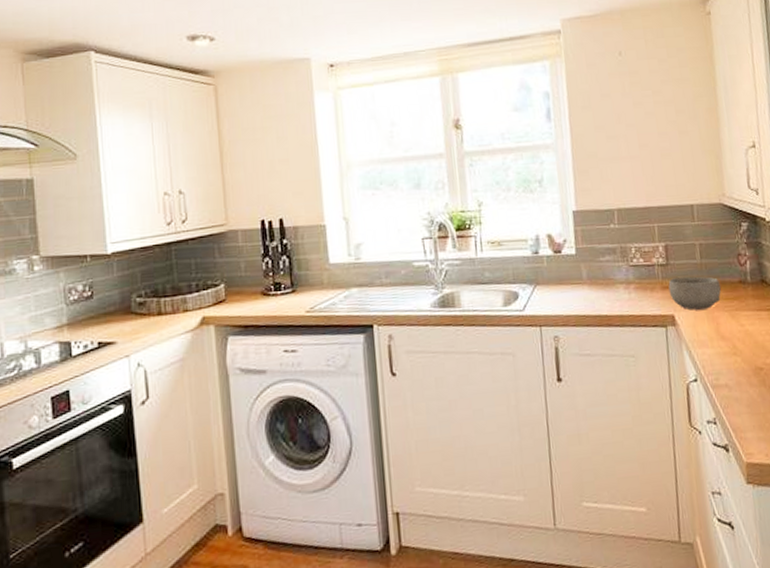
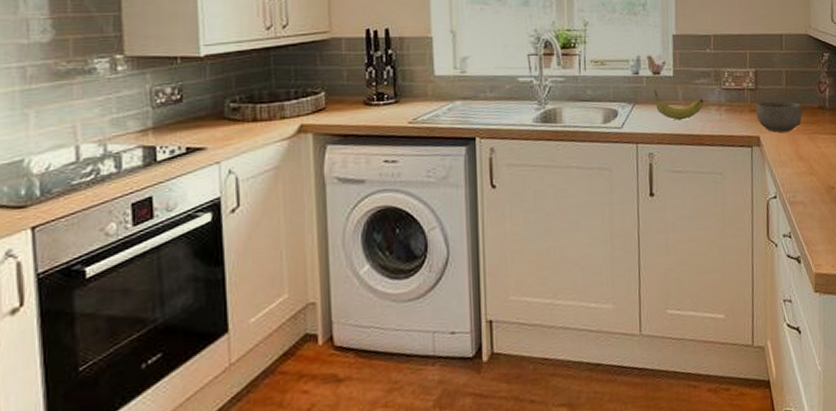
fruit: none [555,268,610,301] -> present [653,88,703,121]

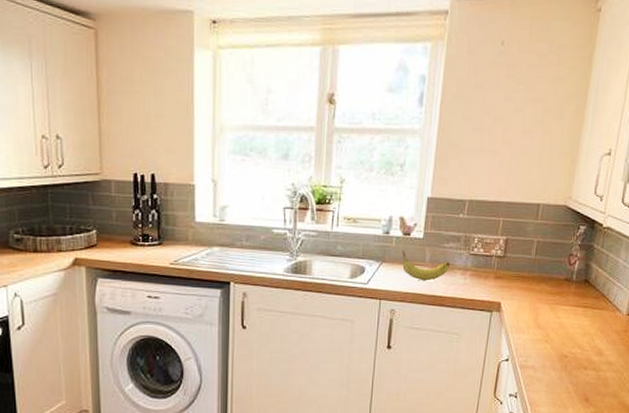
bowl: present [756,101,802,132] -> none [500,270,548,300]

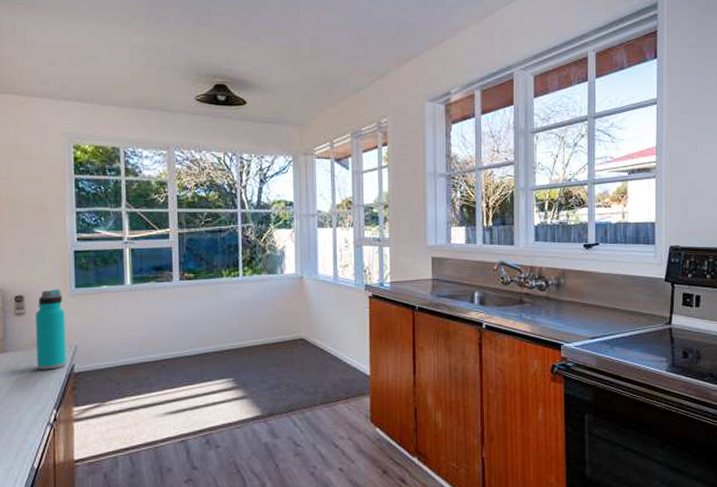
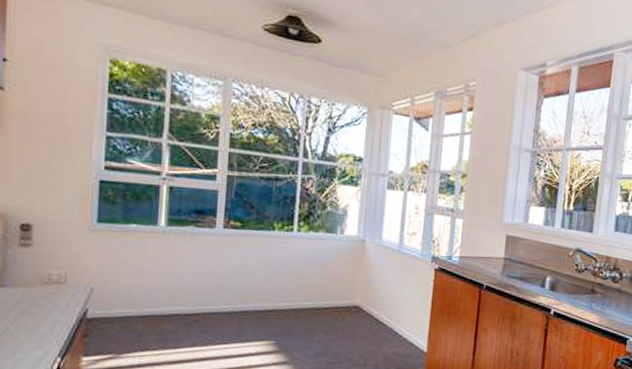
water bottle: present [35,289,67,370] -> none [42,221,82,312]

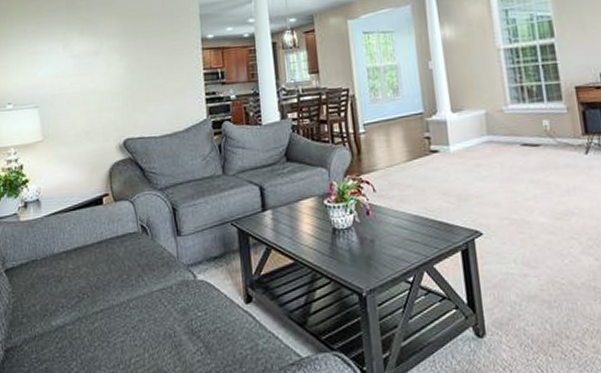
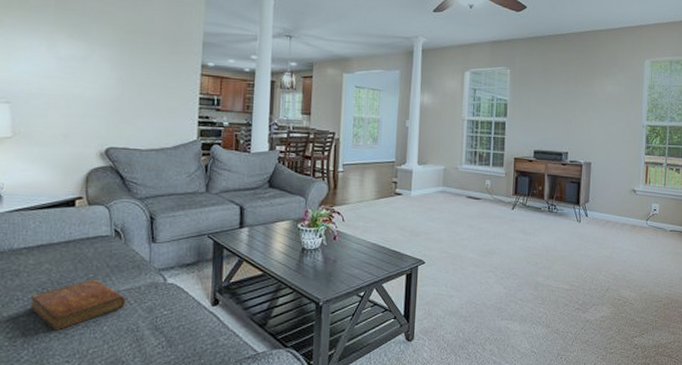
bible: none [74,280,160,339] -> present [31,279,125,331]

◆ ◆ ◆ ◆ ◆ ◆ ◆

■ **What you need to do**
The listing above is to be set down word for word, without its images.

■ **Final answer**
fruit: none [555,268,610,301] -> present [653,88,703,121]

bowl: present [756,101,802,132] -> none [500,270,548,300]

water bottle: present [35,289,67,370] -> none [42,221,82,312]

bible: none [74,280,160,339] -> present [31,279,125,331]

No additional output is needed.